When the garlic is soft and cool enough to handle, squeeze the cloves out of the bulb. They should pop out easily. If you have a mini food processor, purée all of the marinade ingredients, including the soaking water from the chillies, in that, or use a mortar and pestle to pound into a thick paste.
Wash and dry your meat, then rub the marinade over it well, put in a ziplock plastic bag or container, and put in your fridge to marinate overnight. (Don’t be worried about the spiciness of the paste; it will mellow out as it is cooked.)
The next day:
Preheat your oven to 150 degrees Celsius (300 degrees Fahrenheit).
Heat the vegetable oil in your casserole pot and lightly brown the meat on all sides. Pour in a little stock, scrape up any of the spice paste that has adhered to the pan, and then return the meat to the pot, and add the remaining stock, milk, bay leaves, two tablespoons of honey, and star anise, if using, and any leftover spice paste. Cover, put in the oven, and braise, turning the meat once about two hours into the cooking. At this point you can also add additional honey and another teaspoon or two of salt, according to taste, but be conservative, as the sauce will later be reduced.

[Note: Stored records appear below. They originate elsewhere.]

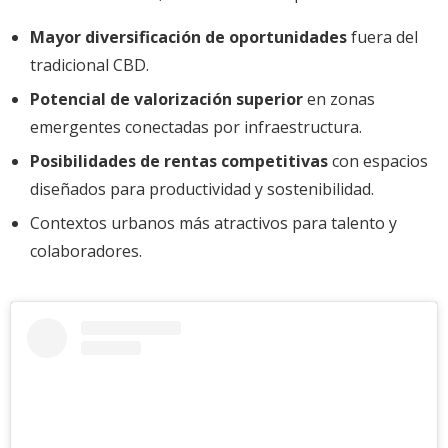
Mayor diversificación de oportunidades
fuera del
tradicional CBD.
Potencial de valorización superior
en zonas
emergentes conectadas por infraestructura.
Posibilidades de rentas competitivas
con espacios
diseñados para productividad y sostenibilidad.
Contextos urbanos más atractivos para talento y
colaboradores.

After about four hours of cooking, or when the meat is completely tender (you want to braise this until the meat is more than fork-tender, but completely yielding, like a very soft overripe peach) remove from the oven and take the brisket out of the sauce. You may be dismayed, as the sauce will have separated into a mess of fat and milk solids. Don’t be. This is part of the master plan. Remove the bay leaves and star anise, if using, and purée the sauce until completely smooth using a immersion blender or food processor. Return the sauce to the pot and heat on your stovetop until the sauce is reduced by half and is the consistency of a gravy. (Like gravy, it will thicken as it cools.) Taste and add additional salt to taste, if needed.